Average 3‑Year Returns by Stock‑Selection Style (India, 2023‑2025)
Scenario
An investor seeks a high‑quality, dividend‑paying stock from the FMCG sector. The distributor has analysed two companies: Company A (P/E 22, ROE 18%, Dividend Yield 1.2%) and Company B (P/E 15, ROE 12%, Dividend Yield 3.5%). Both have similar market caps and liquidity.
Solution
Step 1: Identify the client’s priority – quality (high ROE) and income (high dividend). Step 2: Compare ROE: Company A (18%) > Company B (12%). Step 3: Compare Dividend Yield: Company B (3.5%) > Company A (1.2%). Step 4: Weigh the two factors. Since the client values quality more, Company A is preferred despite lower yield. Step 5: Verify that Company A’s P/E of 22 is within the sector’s acceptable range (20‑25). The recommendation is Company A with a target price based on a modest upside of 10% over the current market price.
Conclusion
The example illustrates how to balance multiple ratios and client preferences, a skill frequently tested in scenario‑based NISM questions.
Regulatory Considerations (SEBI/NISM)
SEBI (Portfolio Managers) Regulations mandate that PMS distributors maintain a documented research process, including source of information, assumptions, and valuation methodology. The research report must be retained for at least five years and be available for regulator audit.
Additionally, the NISM certification requires knowledge of the "research‑to‑selection" segregation. Distributors must disclose any conflict of interest, such as ownership of the recommended stock, in the client communication.
Exam questions may ask which document is required to support a stock recommendation, or what time‑frame SEBI prescribes for research record‑keeping. Remember the five‑year retention rule and the need for a signed analyst’s sign‑off.
If the research report is not properly archived, SEBI can deem the recommendation non‑compliant, leading to penalties. The exam often tests this by presenting an incomplete compliance checklist.
Common Pitfalls in Equity Research
One frequent error is using trailing‑12‑month (TTM) earnings for a company that has just announced a major acquisition, which distorts the P/E ratio. Adjust earnings for such events before computing ratios.
Another mistake is ignoring liquidity. A stock with an attractive valuation but an average daily turnover of less than 0.5% of market cap may be unsuitable for PMS portfolios that require efficient execution.
Finally, over‑emphasising a single metric (e.g., a low P/E) without considering quality or growth leads to value traps. The exam often presents a low‑P/E stock and asks you to flag the missing quality check.
⭐Exam Takeaways
- Equity research provides the analytical basis; stock selection translates analysis into client‑specific recommendations.

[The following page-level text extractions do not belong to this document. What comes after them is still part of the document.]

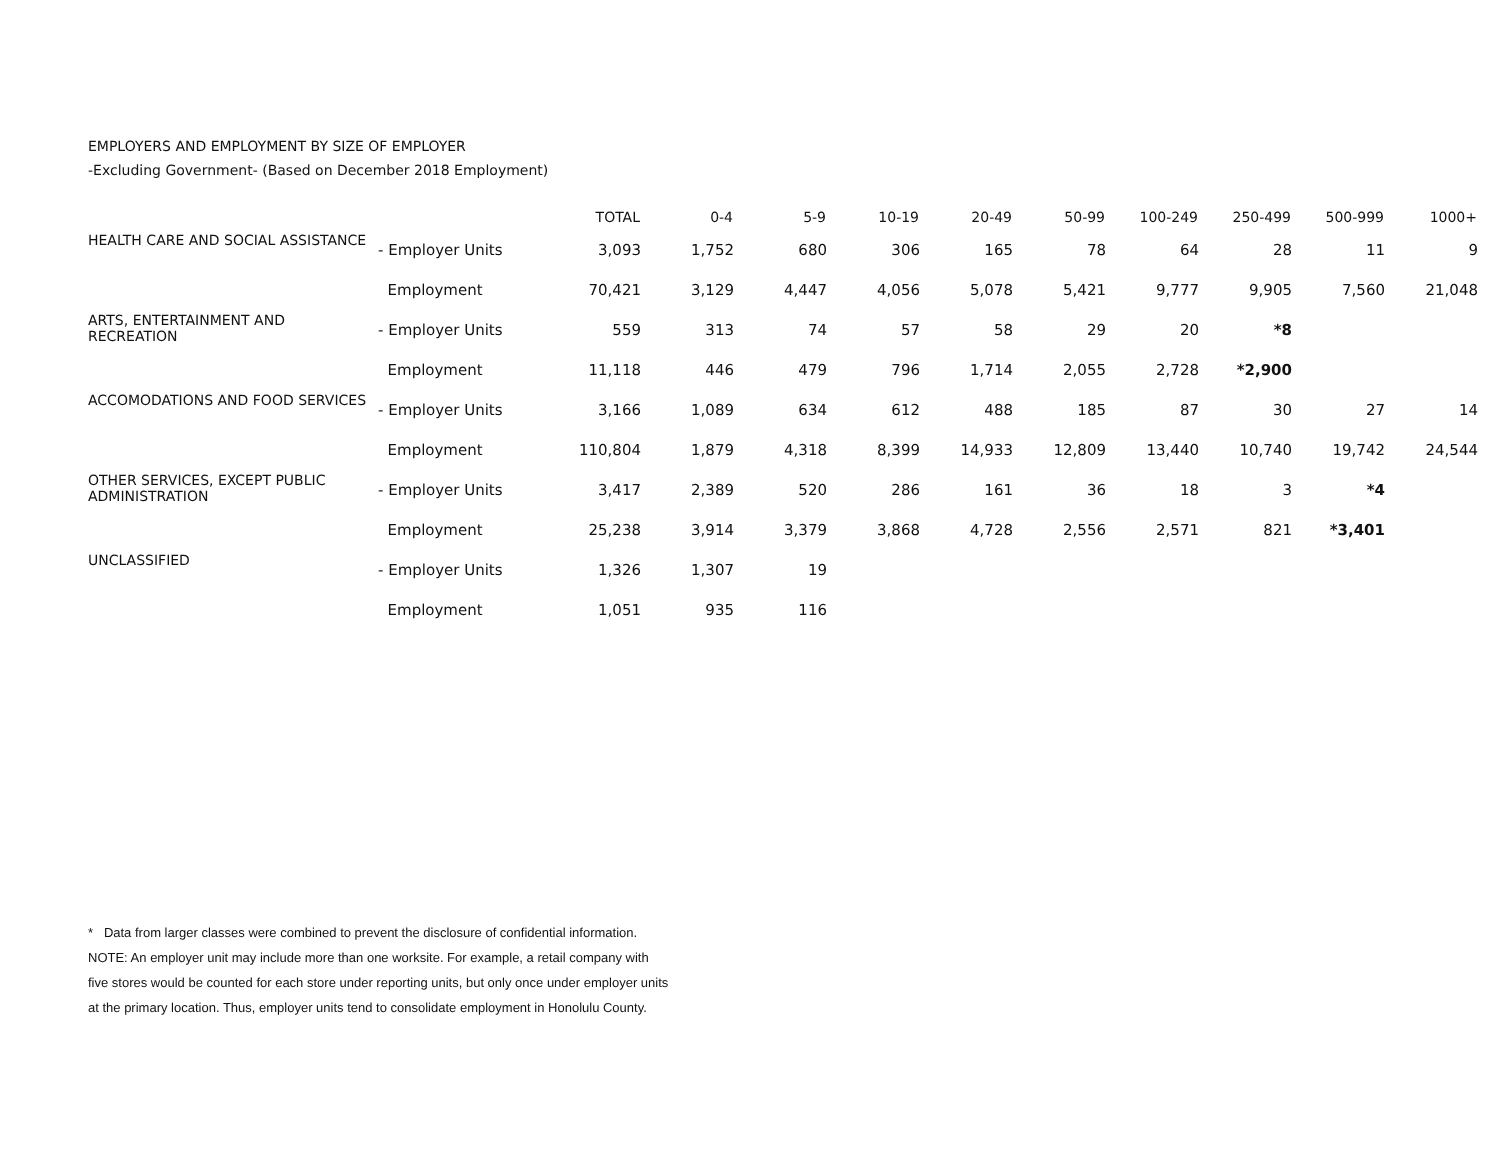EMPLOYERS AND EMPLOYMENT BY SIZE OF EMPLOYER
-Excluding Government- (Based on December 2018 Employment)
| | | TOTAL | 0-4 | 5-9 | 10-19 | 20-49 | 50-99 | 100-249 | 250-499 | 500-999 | 1000+ |
| --- | --- | --- | --- | --- | --- | --- | --- | --- | --- | --- | --- |
| HEALTH CARE AND SOCIAL ASSISTANCE | - Employer Units | 3,093 | 1,752 | 680 | 306 | 165 | 78 | 64 | 28 | 11 | 9 |
| | Employment | 70,421 | 3,129 | 4,447 | 4,056 | 5,078 | 5,421 | 9,777 | 9,905 | 7,560 | 21,048 |
| ARTS, ENTERTAINMENT AND RECREATION | - Employer Units | 559 | 313 | 74 | 57 | 58 | 29 | 20 | *8 | | |
| | Employment | 11,118 | 446 | 479 | 796 | 1,714 | 2,055 | 2,728 | *2,900 | | |
| ACCOMODATIONS AND FOOD SERVICES | - Employer Units | 3,166 | 1,089 | 634 | 612 | 488 | 185 | 87 | 30 | 27 | 14 |
| | Employment | 110,804 | 1,879 | 4,318 | 8,399 | 14,933 | 12,809 | 13,440 | 10,740 | 19,742 | 24,544 |
| OTHER SERVICES, EXCEPT PUBLIC ADMINISTRATION | - Employer Units | 3,417 | 2,389 | 520 | 286 | 161 | 36 | 18 | 3 | *4 | |
| | Employment | 25,238 | 3,914 | 3,379 | 3,868 | 4,728 | 2,556 | 2,571 | 821 | *3,401 | |
| UNCLASSIFIED | - Employer Units | 1,326 | 1,307 | 19 | | | | | | | |
| | Employment | 1,051 | 935 | 116 | | | | | | | |
* Data from larger classes were combined to prevent the disclosure of confidential information.
NOTE: An employer unit may include more than one worksite. For example, a retail company with
five stores would be counted for each store under reporting units, but only once under employer units
at the primary location. Thus, employer units tend to consolidate employment in Honolulu County.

- Fundamental analysis hinges on profitability, financial strength, and valuation; key ratios include P/E, P/BV, ROE, and Dividend Yield.
- Technical analysis is used for timing; always link a chart signal back to the fundamental thesis in exam answers.

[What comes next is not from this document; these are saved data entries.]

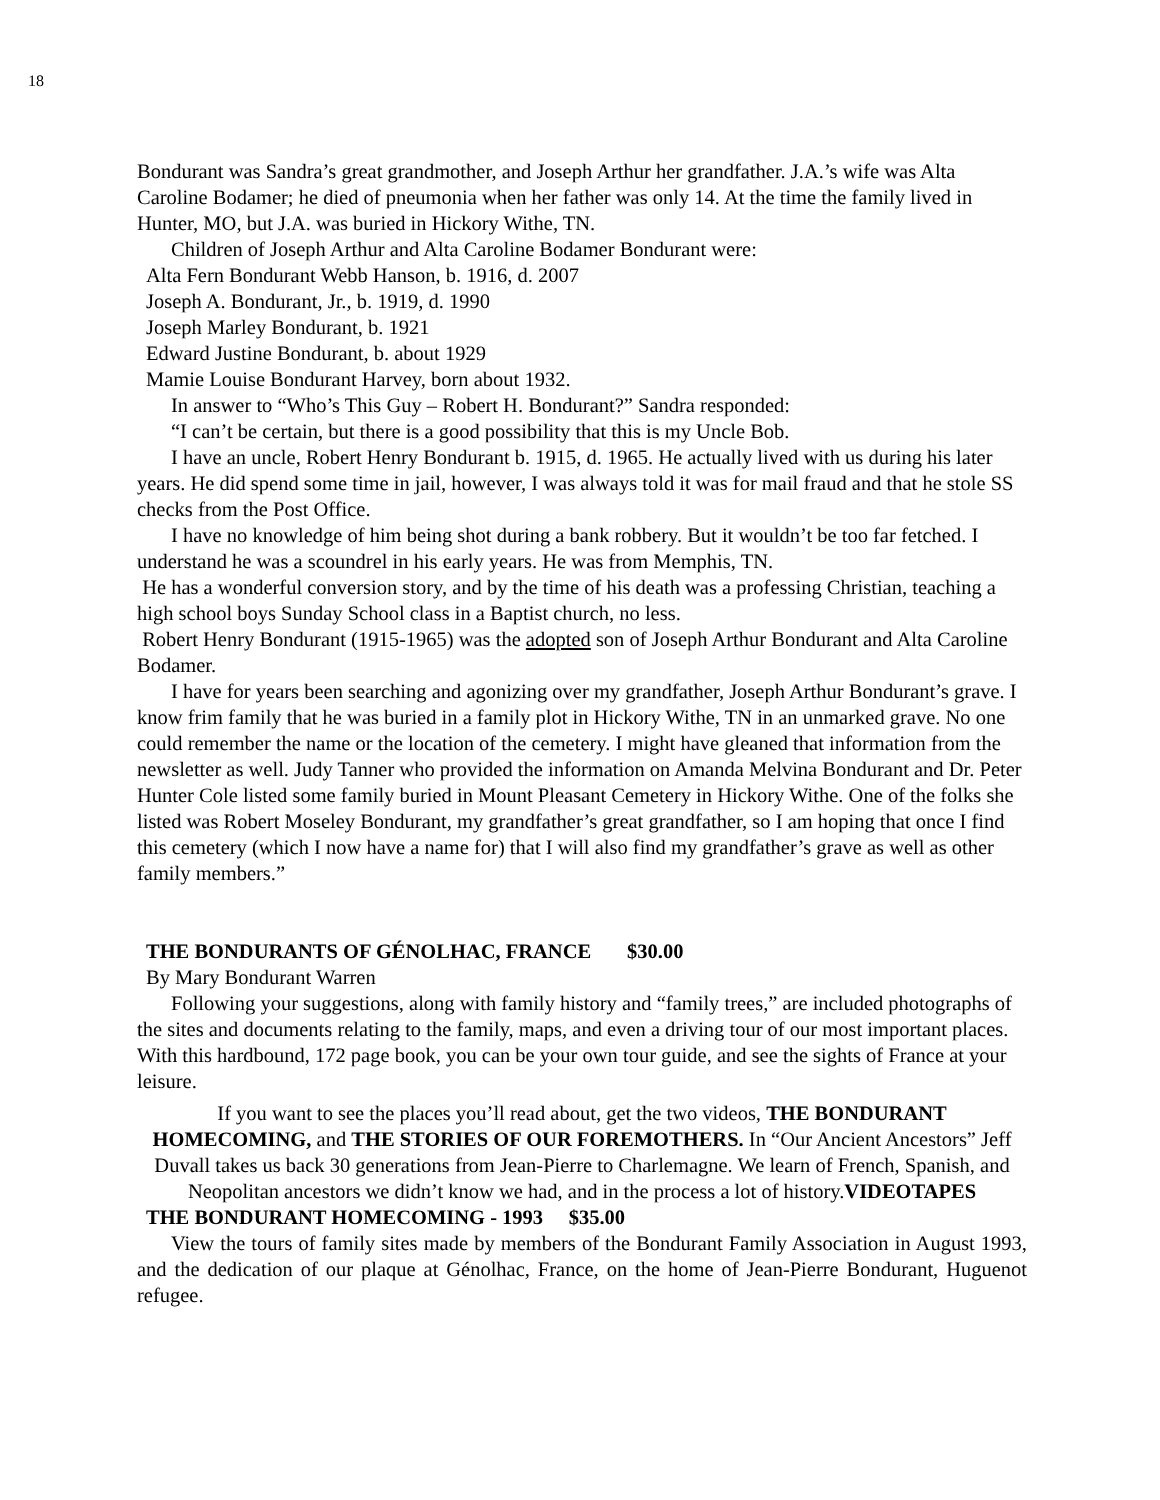18
Bondurant was Sandra’s great grandmother, and Joseph Arthur her grandfather. J.A.’s wife was Alta Caroline Bodamer; he died of pneumonia when her father was only 14. At the time the family lived in Hunter, MO, but J.A. was buried in Hickory Withe, TN.
Children of Joseph Arthur and Alta Caroline Bodamer Bondurant were:
Alta Fern Bondurant Webb Hanson, b. 1916, d. 2007
Joseph A. Bondurant, Jr., b. 1919, d. 1990
Joseph Marley Bondurant, b. 1921
Edward Justine Bondurant, b. about 1929
Mamie Louise Bondurant Harvey, born about 1932.
In answer to “Who’s This Guy – Robert H. Bondurant?” Sandra responded:
“I can’t be certain, but there is a good possibility that this is my Uncle Bob.
I have an uncle, Robert Henry Bondurant b. 1915, d. 1965. He actually lived with us during his later years. He did spend some time in jail, however, I was always told it was for mail fraud and that he stole SS checks from the Post Office.
I have no knowledge of him being shot during a bank robbery. But it wouldn’t be too far fetched. I understand he was a scoundrel in his early years. He was from Memphis, TN.
He has a wonderful conversion story, and by the time of his death was a professing Christian, teaching a high school boys Sunday School class in a Baptist church, no less.
Robert Henry Bondurant (1915-1965) was the adopted son of Joseph Arthur Bondurant and Alta Caroline Bodamer.
I have for years been searching and agonizing over my grandfather, Joseph Arthur Bondurant’s grave. I know frim family that he was buried in a family plot in Hickory Withe, TN in an unmarked grave. No one could remember the name or the location of the cemetery. I might have gleaned that information from the newsletter as well. Judy Tanner who provided the information on Amanda Melvina Bondurant and Dr. Peter Hunter Cole listed some family buried in Mount Pleasant Cemetery in Hickory Withe. One of the folks she listed was Robert Moseley Bondurant, my grandfather’s great grandfather, so I am hoping that once I find this cemetery (which I now have a name for) that I will also find my grandfather’s grave as well as other family members.”
THE BONDURANTS OF GÉNOLHAC, FRANCE $30.00
By Mary Bondurant Warren
Following your suggestions, along with family history and “family trees,” are included photographs of the sites and documents relating to the family, maps, and even a driving tour of our most important places. With this hardbound, 172 page book, you can be your own tour guide, and see the sights of France at your leisure.
If you want to see the places you’ll read about, get the two videos, THE BONDURANT HOMECOMING, and THE STORIES OF OUR FOREMOTHERS. In “Our Ancient Ancestors” Jeff Duvall takes us back 30 generations from Jean-Pierre to Charlemagne. We learn of French, Spanish, and Neopolitan ancestors we didn’t know we had, and in the process a lot of history.VIDEOTAPES
THE BONDURANT HOMECOMING - 1993 $35.00
View the tours of family sites made by members of the Bondurant Family Association in August 1993, and the dedication of our plaque at Génolhac, France, on the home of Jean-Pierre Bondurant, Huguenot refugee.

- SEBI requires documented research, a five‑year retention period, and disclosure of conflicts of interest.
- Common exam traps: mixing research with portfolio construction, ignoring liquidity, and relying on a single ratio.
Practice Questions
8 questions on Equity research and stock selection
What is the primary purpose of equity research for a PMS distributor?
For how many years must a PMS distributor retain the documented research report as per SEBI (Portfolio Managers) Regulations?
Given a current market price of Rs 1500 per share and earnings per share of Rs 75, what is the Price‑Earnings (P/E) ratio?
Which financial ratio is defined as Net Income ÷ Shareholder's Equity and measures the efficiency of equity capital?
An investor seeks a high‑quality, dividend‑paying FMCG stock. Company A has P/E 22, ROE 18% and Dividend Yield 1.2%; Company B has P/E 15, ROE 12% and Dividend Yield 3.5%. Which company should be recommended?
Which activity is part of the equity research stage rather than the stock‑selection stage?
Technical analysis is based on which fundamental assumption?
What disclosure must a PMS distributor make in client communication when there is a conflict of interest?